I have mentioned Richard Lehman’s weekly journal review here before. This week’s edition starts with a critique of a trial published in the PNEJM, funded by a company that makes a new antiviral, the results show a reduction in virus shedding in adults with Herpes randomized to get the new drug. Richard Lehman asks
Does this reduction in shedding actually have any clinical significance? At what point should the FDA release it for use on the general population? What should the end points be, and what should be the duration of the next trial? I think these issues should be a matter of public debate, and not a matter for AiCuris [the manufacturer] to decide. Same with all new drugs. It is we who will be using them, we who will pay for them, and we who stand to be harmed by them.
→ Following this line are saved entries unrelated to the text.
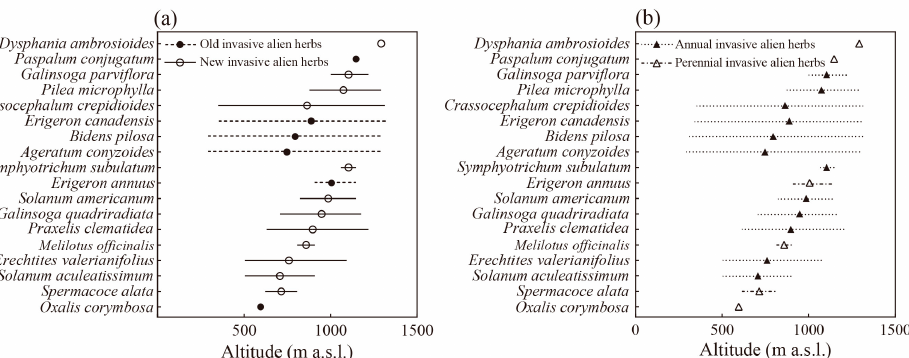
Figure 3. The altitudinal distribution range of ( a ) new and old invasive alien herbs and ( b ) annual and perennial invasive alien herbs. Old and new invasive alien herbs are indicated by dashed and solid lines, respectively. Annual and perennial invasive alien herbs are indicated by dotted lines and dot-dash lines, respectively. The positions of the symbols show the average altitudes at which the species occurs. Solid and hollow circles denote old and new invasive alien herbs, respectively. Solid and hollow triangles indicate annual and perennial invasive alien herbs, respectively.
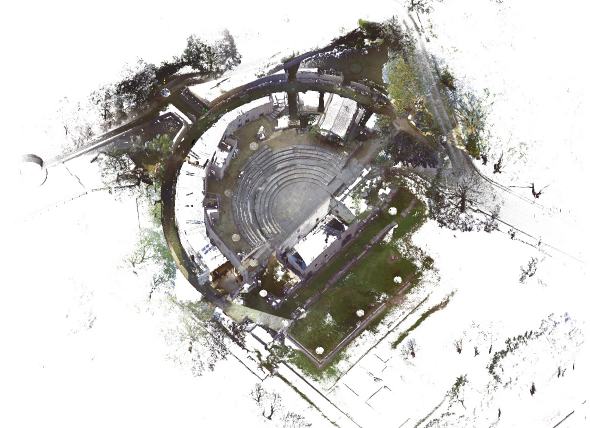
Figure 8. Point clouds of the Saepinum 's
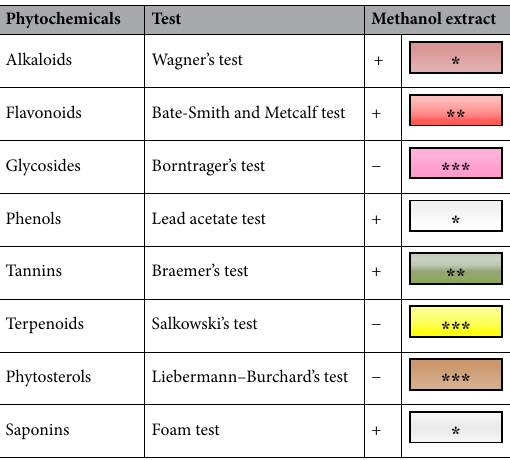
Table 1. Phytochemical constituents of Withania somnifera roots methanol extract. ‘+’ indicates presence; ‘−’ indicates absence; ‘colors’ indicate the precipitate simulation color for presentness; ‘*’ indicates reactions within 5 min; ‘**’ reactions in 5–20 min; ‘***’ no-reaction up to 24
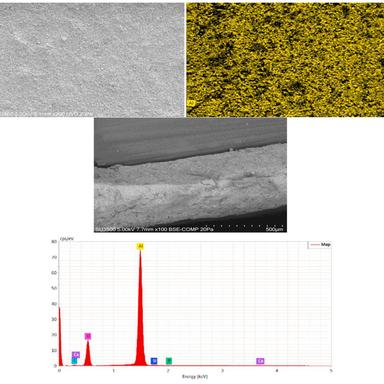
Morpho-chemical analysis of the surface of C/C material coated by Al-oxide based varnish enriched by 1 wt% of Si-oxide nanosphere inclusion. Top, from left to right: low SEM magnification, EDX elemental map. Center: high SEM magnification of the sample edge. Bottom: elemental analysis.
Exactly. There are too many trials with surrogate end-points of unknown or dubious clinical significance, this new trial publication doesn’t give any evidence that the patients were actually better off with the new drug.
Which leads me to the final two papers in the Lancet series on improving quality and reducing waste in research.
Glasziou P, Altman DG, Bossuyt P, Boutron I, Clarke M, Julious S, Michie S, Moher D, Wager E: Reducing waste from incomplete or unusable reports of biomedical research. The Lancet 2014, 383(9913):267-276.
Chan A-W, Song F, Vickers A, Jefferson T, Dickersin K, Gøtzsche PC, Krumholz HM, Ghersi D, van der Worp HB: Increasing value and reducing waste: Addressing inaccessible research. The Lancet 2014, 383(9913):257-266.
Both of them again have suggestions for improvement, and the article by Paul Glasziou, in particular I find very insightful; journal editors should all take note! (and reviewers like me.)